The ability to see the beauty in the ordinary is one that requires practice; the appreciation of the mundane a muscle that needs to be trained. By showing affectionate vignettes of spaces we dwell in most, this project hopes to encourage introspection in its audience, and ultimately, help them realise the beauty in the everyday that has been waiting all along.
Penguin Throws a Tantrum
Penguin Throws a Tantrum is my offering for the 2021 D&AD brief. The brief challenges participants to reimagine the role of books in young adults. The reality is simple. Books are at risk, and there’s nothing that can be done. In just a few years, reading rates have declined significantly, up to 10%. Penguin has always been a champion of books and its values. Yet despite everything Penguin has seen people through – 86 years of wars, The Great Depression, a pandemic, revolutions, moon landings, the Internet, another pandemic – it seems that people just don’t read books like they used to.
So Penguin’s had enough. Presenting, Penguin Throws a Tantrum – a social media campaign aimed at encouraging reading… in a different kind of way. For this brief, I exercised my copywriting muscle, writing from perspective of the brand. The copy is meant to be read as jilted and bitter, a tone I hope would capture the attention of Penguin’s audience. Brands never throw tantrums.
A novel, sarcastic and uncharacteristic guerrilla campaign, Penguin Throws a Tantrum injects humour and self-awareness in its execution, adopting the (dry) language of its target audience to make them pay attention.
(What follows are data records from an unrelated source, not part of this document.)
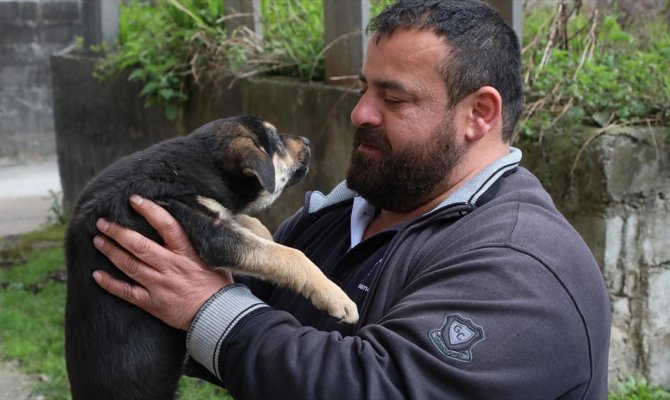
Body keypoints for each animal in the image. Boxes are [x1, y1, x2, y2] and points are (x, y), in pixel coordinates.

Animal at [65, 115, 360, 400]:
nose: (307, 141)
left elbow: (253, 225)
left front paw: (269, 235)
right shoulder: (207, 231)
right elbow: (290, 254)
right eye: (275, 140)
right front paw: (337, 298)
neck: (198, 164)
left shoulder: (219, 215)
Penguin isn’t kidding. As the campaign develops from subtweeting to selling fake books, even hijacking its own interfaces, the true agenda will be revealed – Penguin Throws a Tantrum is a front for a collaboration with reading and learning partners to introduce a new way of reading.
There are many ways to consume a book, and Penguin acknowledges that. Reading doesn’t have to be from a book, it can be watched, heard. As the chapter closes on the campaign, the audience is empowered to read any way they want to, with the help of Penguin’s education partners Audible, TED, Cliffnotes & Coursera.
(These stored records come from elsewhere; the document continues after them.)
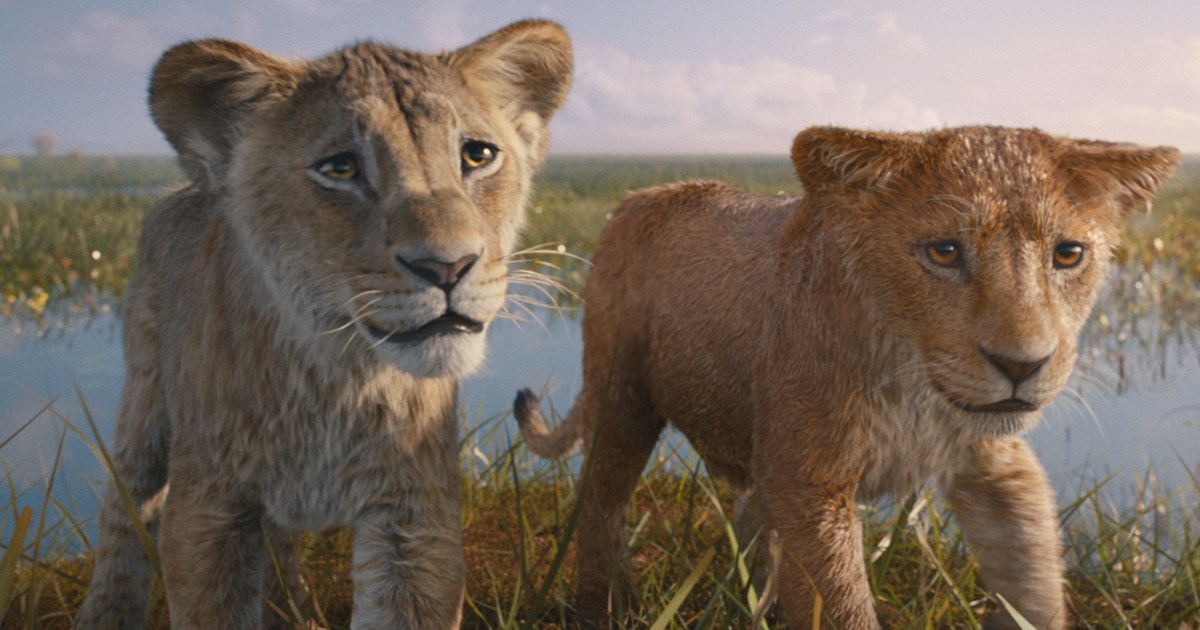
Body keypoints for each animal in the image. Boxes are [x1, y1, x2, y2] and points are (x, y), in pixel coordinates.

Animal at [76, 20, 571, 629]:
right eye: (341, 168)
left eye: (477, 155)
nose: (448, 267)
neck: (334, 378)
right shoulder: (209, 512)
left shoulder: (413, 519)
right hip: (144, 400)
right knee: (124, 511)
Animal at [514, 126, 1179, 628]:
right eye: (943, 252)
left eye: (1068, 254)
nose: (1022, 366)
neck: (914, 384)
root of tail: (637, 196)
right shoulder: (812, 484)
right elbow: (841, 606)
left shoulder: (996, 465)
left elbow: (1034, 581)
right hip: (621, 397)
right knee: (600, 505)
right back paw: (604, 608)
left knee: (751, 521)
The Penguin Anti-Book Posters
Notes on How to Live Forever
Notes on How to Live Forever is a poetry anthology made up of the words we throw away. With more than 50 contributors and 300 scans of notebook pages, scraps of paper, doodles & mindless scribbles, this project seeks to prove the magic in the mundane, the extraordinary nestled within the ordinary. Simply, the profundity of people. But above that, and perhaps most important of all, it explores the life we give our words and its relevance to our lives, long after we let it leave our minds through our fingers. This project was an exercise in curation, a balancing act between shaping a narrative from the words, and stepping back to let the words tell their own story.
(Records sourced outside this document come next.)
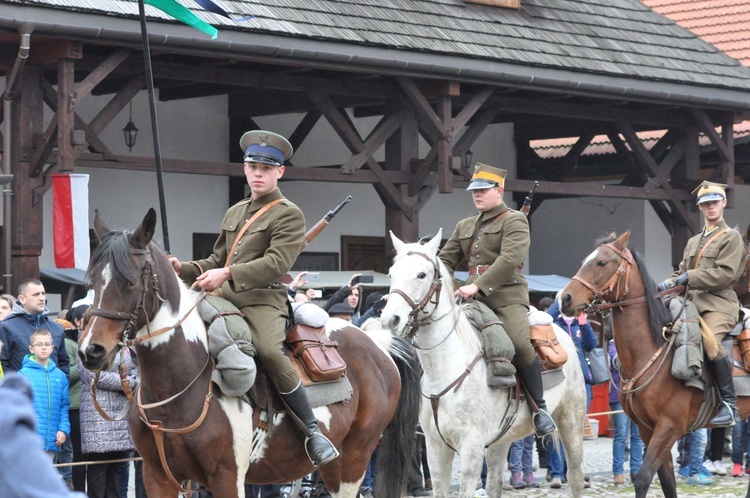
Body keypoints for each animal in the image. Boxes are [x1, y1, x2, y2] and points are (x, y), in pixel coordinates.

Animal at [80, 208, 426, 496]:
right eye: (92, 280)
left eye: (129, 281)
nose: (91, 350)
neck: (179, 386)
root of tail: (376, 343)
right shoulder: (157, 477)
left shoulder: (226, 477)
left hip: (354, 458)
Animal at [382, 231, 588, 498]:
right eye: (391, 273)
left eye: (421, 274)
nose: (390, 320)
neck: (446, 370)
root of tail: (560, 329)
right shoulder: (435, 448)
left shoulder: (471, 448)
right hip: (501, 440)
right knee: (494, 483)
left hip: (571, 421)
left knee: (575, 476)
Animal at [560, 231, 750, 498]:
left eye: (602, 262)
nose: (565, 298)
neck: (650, 353)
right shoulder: (647, 429)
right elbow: (667, 481)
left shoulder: (669, 428)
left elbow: (643, 478)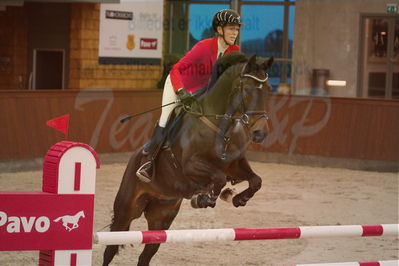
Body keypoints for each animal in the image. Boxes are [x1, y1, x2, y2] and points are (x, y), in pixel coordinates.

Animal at [102, 52, 276, 266]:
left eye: (268, 90)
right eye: (248, 90)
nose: (260, 133)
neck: (221, 127)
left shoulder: (235, 165)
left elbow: (255, 180)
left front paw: (237, 198)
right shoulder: (190, 166)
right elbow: (218, 179)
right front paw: (205, 198)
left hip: (161, 217)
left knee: (146, 255)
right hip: (126, 210)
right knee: (110, 248)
From the contributions, themes were extracted, narratives synthesised and condensed. What came out of it was 16 fully-formed pieces of poetry and prose, packaged in a square, children’s book-inspired publication, chosen for its nostalgic, sentimental quality. I adopted an anecdotal and diaristic style and tone for this project and by the end, what came out of it was something unreasoning and visceral, intuitive and vulnerable – an outcome that couldn’t have been better. Since there isn’t much curation involved to preserve the essence of the words written in its original form, I had to create rules for myself. In each piece, I made it a point to include at least 2 contributors, the most having 7.